(Material supplied):
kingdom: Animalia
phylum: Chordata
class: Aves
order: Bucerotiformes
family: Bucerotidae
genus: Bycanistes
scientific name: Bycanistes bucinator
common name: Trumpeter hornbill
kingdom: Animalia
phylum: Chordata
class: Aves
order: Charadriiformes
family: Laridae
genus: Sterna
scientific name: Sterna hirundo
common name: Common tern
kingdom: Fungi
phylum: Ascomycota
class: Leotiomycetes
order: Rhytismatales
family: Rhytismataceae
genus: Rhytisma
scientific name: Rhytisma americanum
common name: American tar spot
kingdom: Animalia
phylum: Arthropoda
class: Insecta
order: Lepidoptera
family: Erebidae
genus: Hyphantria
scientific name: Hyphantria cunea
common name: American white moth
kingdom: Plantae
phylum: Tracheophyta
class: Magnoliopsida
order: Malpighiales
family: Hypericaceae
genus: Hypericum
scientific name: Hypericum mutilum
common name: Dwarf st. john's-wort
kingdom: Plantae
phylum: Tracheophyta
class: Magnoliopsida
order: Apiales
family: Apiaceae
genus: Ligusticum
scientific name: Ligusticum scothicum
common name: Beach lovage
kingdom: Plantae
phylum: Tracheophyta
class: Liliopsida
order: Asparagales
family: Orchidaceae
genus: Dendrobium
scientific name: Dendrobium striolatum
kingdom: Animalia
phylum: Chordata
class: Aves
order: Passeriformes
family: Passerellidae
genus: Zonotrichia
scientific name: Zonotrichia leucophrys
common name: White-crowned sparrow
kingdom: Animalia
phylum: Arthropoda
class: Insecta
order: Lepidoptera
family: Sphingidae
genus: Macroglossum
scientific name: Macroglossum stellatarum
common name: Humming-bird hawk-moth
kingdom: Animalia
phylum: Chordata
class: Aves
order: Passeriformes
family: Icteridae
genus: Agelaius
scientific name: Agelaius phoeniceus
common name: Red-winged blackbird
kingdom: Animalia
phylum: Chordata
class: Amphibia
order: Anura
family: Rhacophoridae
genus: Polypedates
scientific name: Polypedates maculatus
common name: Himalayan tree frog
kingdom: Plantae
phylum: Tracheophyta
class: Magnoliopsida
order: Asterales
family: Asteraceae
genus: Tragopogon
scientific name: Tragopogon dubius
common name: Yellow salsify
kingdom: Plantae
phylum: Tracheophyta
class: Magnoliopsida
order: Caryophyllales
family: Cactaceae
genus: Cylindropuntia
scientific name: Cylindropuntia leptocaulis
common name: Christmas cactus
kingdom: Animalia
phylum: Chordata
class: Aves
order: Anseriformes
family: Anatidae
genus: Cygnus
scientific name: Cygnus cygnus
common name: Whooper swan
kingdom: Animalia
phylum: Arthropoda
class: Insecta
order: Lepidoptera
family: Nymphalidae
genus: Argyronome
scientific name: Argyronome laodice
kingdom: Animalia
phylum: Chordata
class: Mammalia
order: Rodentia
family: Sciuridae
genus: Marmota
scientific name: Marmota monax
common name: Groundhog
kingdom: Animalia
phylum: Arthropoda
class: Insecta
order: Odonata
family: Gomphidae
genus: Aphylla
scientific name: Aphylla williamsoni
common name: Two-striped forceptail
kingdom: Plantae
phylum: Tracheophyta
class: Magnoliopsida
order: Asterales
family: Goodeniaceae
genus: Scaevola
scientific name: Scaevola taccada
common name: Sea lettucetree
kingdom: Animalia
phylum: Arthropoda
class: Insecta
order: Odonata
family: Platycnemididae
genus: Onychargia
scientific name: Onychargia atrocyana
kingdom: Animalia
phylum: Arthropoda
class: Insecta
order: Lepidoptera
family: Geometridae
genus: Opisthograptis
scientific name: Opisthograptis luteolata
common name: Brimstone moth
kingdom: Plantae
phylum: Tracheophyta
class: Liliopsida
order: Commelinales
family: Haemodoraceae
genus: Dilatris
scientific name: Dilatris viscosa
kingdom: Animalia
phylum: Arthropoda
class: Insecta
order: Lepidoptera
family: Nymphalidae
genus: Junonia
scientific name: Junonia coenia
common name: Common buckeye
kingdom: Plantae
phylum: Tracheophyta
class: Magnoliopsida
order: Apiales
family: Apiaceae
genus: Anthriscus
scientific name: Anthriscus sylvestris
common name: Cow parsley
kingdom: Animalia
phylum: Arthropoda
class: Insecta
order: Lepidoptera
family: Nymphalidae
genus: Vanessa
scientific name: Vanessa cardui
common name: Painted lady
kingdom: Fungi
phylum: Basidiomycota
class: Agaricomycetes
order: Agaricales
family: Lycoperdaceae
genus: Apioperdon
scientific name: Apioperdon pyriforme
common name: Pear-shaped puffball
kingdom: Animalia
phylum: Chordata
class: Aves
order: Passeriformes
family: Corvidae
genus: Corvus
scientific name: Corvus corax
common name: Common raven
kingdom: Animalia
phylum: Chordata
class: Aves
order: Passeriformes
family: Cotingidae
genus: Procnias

(Goal):
Please present every line of the material above as a Markdown table with two columns, Row and Line, leaving out any blank lines.

(Final result):
| Row | Line |
|---|---|
| 1 | kingdom: Animalia |
| 2 | phylum: Chordata |
| 3 | class: Aves |
| 4 | order: Bucerotiformes |
| 5 | family: Bucerotidae |
| 6 | genus: Bycanistes |
| 7 | scientific name: Bycanistes bucinator |
| 8 | common name: Trumpeter hornbill |
| 9 | kingdom: Animalia |
| 10 | phylum: Chordata |
| 11 | class: Aves |
| 12 | order: Charadriiformes |
| 13 | family: Laridae |
| 14 | genus: Sterna |
| 15 | scientific name: Sterna hirundo |
| 16 | common name: Common tern |
| 17 | kingdom: Fungi |
| 18 | phylum: Ascomycota |
| 19 | class: Leotiomycetes |
| 20 | order: Rhytismatales |
| 21 | family: Rhytismataceae |
| 22 | genus: Rhytisma |
| 23 | scientific name: Rhytisma americanum |
| 24 | common name: American tar spot |
| 25 | kingdom: Animalia |
| 26 | phylum: Arthropoda |
| 27 | class: Insecta |
| 28 | order: Lepidoptera |
| 29 | family: Erebidae |
| 30 | genus: Hyphantria |
| 31 | scientific name: Hyphantria cunea |
| 32 | common name: American white moth |
| 33 | kingdom: Plantae |
| 34 | phylum: Tracheophyta |
| 35 | class: Magnoliopsida |
| 36 | order: Malpighiales |
| 37 | family: Hypericaceae |
| 38 | genus: Hypericum |
| 39 | scientific name: Hypericum mutilum |
| 40 | common name: Dwarf st. john's-wort |
| 41 | kingdom: Plantae |
| 42 | phylum: Tracheophyta |
| 43 | class: Magnoliopsida |
| 44 | order: Apiales |
| 45 | family: Apiaceae |
| 46 | genus: Ligusticum |
| 47 | scientific name: Ligusticum scothicum |
| 48 | common name: Beach lovage |
| 49 | kingdom: Plantae |
| 50 | phylum: Tracheophyta |
| 51 | class: Liliopsida |
| 52 | order: Asparagales |
| 53 | family: Orchidaceae |
| 54 | genus: Dendrobium |
| 55 | scientific name: Dendrobium striolatum |
| 56 | kingdom: Animalia |
| 57 | phylum: Chordata |
| 58 | class: Aves |
| 59 | order: Passeriformes |
| 60 | family: Passerellidae |
| 61 | genus: Zonotrichia |
| 62 | scientific name: Zonotrichia leucophrys |
| 63 | common name: White-crowned sparrow |
| 64 | kingdom: Animalia |
| 65 | phylum: Arthropoda |
| 66 | class: Insecta |
| 67 | order: Lepidoptera |
| 68 | family: Sphingidae |
| 69 | genus: Macroglossum |
| 70 | scientific name: Macroglossum stellatarum |
| 71 | common name: Humming-bird hawk-moth |
| 72 | kingdom: Animalia |
| 73 | phylum: Chordata |
| 74 | class: Aves |
| 75 | order: Passeriformes |
| 76 | family: Icteridae |
| 77 | genus: Agelaius |
| 78 | scientific name: Agelaius phoeniceus |
| 79 | common name: Red-winged blackbird |
| 80 | kingdom: Animalia |
| 81 | phylum: Chordata |
| 82 | class: Amphibia |
| 83 | order: Anura |
| 84 | family: Rhacophoridae |
| 85 | genus: Polypedates |
| 86 | scientific name: Polypedates maculatus |
| 87 | common name: Himalayan tree frog |
| 88 | kingdom: Plantae |
| 89 | phylum: Tracheophyta |
| 90 | class: Magnoliopsida |
| 91 | order: Asterales |
| 92 | family: Asteraceae |
| 93 | genus: Tragopogon |
| 94 | scientific name: Tragopogon dubius |
| 95 | common name: Yellow salsify |
| 96 | kingdom: Plantae |
| 97 | phylum: Tracheophyta |
| 98 | class: Magnoliopsida |
| 99 | order: Caryophyllales |
| 100 | family: Cactaceae |
| 101 | genus: Cylindropuntia |
| 102 | scientific name: Cylindropuntia leptocaulis |
| 103 | common name: Christmas cactus |
| 104 | kingdom: Animalia |
| 105 | phylum: Chordata |
| 106 | class: Aves |
| 107 | order: Anseriformes |
| 108 | family: Anatidae |
| 109 | genus: Cygnus |
| 110 | scientific name: Cygnus cygnus |
| 111 | common name: Whooper swan |
| 112 | kingdom: Animalia |
| 113 | phylum: Arthropoda |
| 114 | class: Insecta |
| 115 | order: Lepidoptera |
| 116 | family: Nymphalidae |
| 117 | genus: Argyronome |
| 118 | scientific name: Argyronome laodice |
| 119 | kingdom: Animalia |
| 120 | phylum: Chordata |
| 121 | class: Mammalia |
| 122 | order: Rodentia |
| 123 | family: Sciuridae |
| 124 | genus: Marmota |
| 125 | scientific name: Marmota monax |
| 126 | common name: Groundhog |
| 127 | kingdom: Animalia |
| 128 | phylum: Arthropoda |
| 129 | class: Insecta |
| 130 | order: Odonata |
| 131 | family: Gomphidae |
| 132 | genus: Aphylla |
| 133 | scientific name: Aphylla williamsoni |
| 134 | common name: Two-striped forceptail |
| 135 | kingdom: Plantae |
| 136 | phylum: Tracheophyta |
| 137 | class: Magnoliopsida |
| 138 | order: Asterales |
| 139 | family: Goodeniaceae |
| 140 | genus: Scaevola |
| 141 | scientific name: Scaevola taccada |
| 142 | common name: Sea lettucetree |
| 143 | kingdom: Animalia |
| 144 | phylum: Arthropoda |
| 145 | class: Insecta |
| 146 | order: Odonata |
| 147 | family: Platycnemididae |
| 148 | genus: Onychargia |
| 149 | scientific name: Onychargia atrocyana |
| 150 | kingdom: Animalia |
| 151 | phylum: Arthropoda |
| 152 | class: Insecta |
| 153 | order: Lepidoptera |
| 154 | family: Geometridae |
| 155 | genus: Opisthograptis |
| 156 | scientific name: Opisthograptis luteolata |
| 157 | common name: Brimstone moth |
| 158 | kingdom: Plantae |
| 159 | phylum: Tracheophyta |
| 160 | class: Liliopsida |
| 161 | order: Commelinales |
| 162 | family: Haemodoraceae |
| 163 | genus: Dilatris |
| 164 | scientific name: Dilatris viscosa |
| 165 | kingdom: Animalia |
| 166 | phylum: Arthropoda |
| 167 | class: Insecta |
| 168 | order: Lepidoptera |
| 169 | family: Nymphalidae |
| 170 | genus: Junonia |
| 171 | scientific name: Junonia coenia |
| 172 | common name: Common buckeye |
| 173 | kingdom: Plantae |
| 174 | phylum: Tracheophyta |
| 175 | class: Magnoliopsida |
| 176 | order: Apiales |
| 177 | family: Apiaceae |
| 178 | genus: Anthriscus |
| 179 | scientific name: Anthriscus sylvestris |
| 180 | common name: Cow parsley |
| 181 | kingdom: Animalia |
| 182 | phylum: Arthropoda |
| 183 | class: Insecta |
| 184 | order: Lepidoptera |
| 185 | family: Nymphalidae |
| 186 | genus: Vanessa |
| 187 | scientific name: Vanessa cardui |
| 188 | common name: Painted lady |
| 189 | kingdom: Fungi |
| 190 | phylum: Basidiomycota |
| 191 | class: Agaricomycetes |
| 192 | order: Agaricales |
| 193 | family: Lycoperdaceae |
| 194 | genus: Apioperdon |
| 195 | scientific name: Apioperdon pyriforme |
| 196 | common name: Pear-shaped puffball |
| 197 | kingdom: Animalia |
| 198 | phylum: Chordata |
| 199 | class: Aves |
| 200 | order: Passeriformes |
| 201 | family: Corvidae |
| 202 | genus: Corvus |
| 203 | scientific name: Corvus corax |
| 204 | common name: Common raven |
| 205 | kingdom: Animalia |
| 206 | phylum: Chordata |
| 207 | class: Aves |
| 208 | order: Passeriformes |
| 209 | family: Cotingidae |
| 210 | genus: Procnias |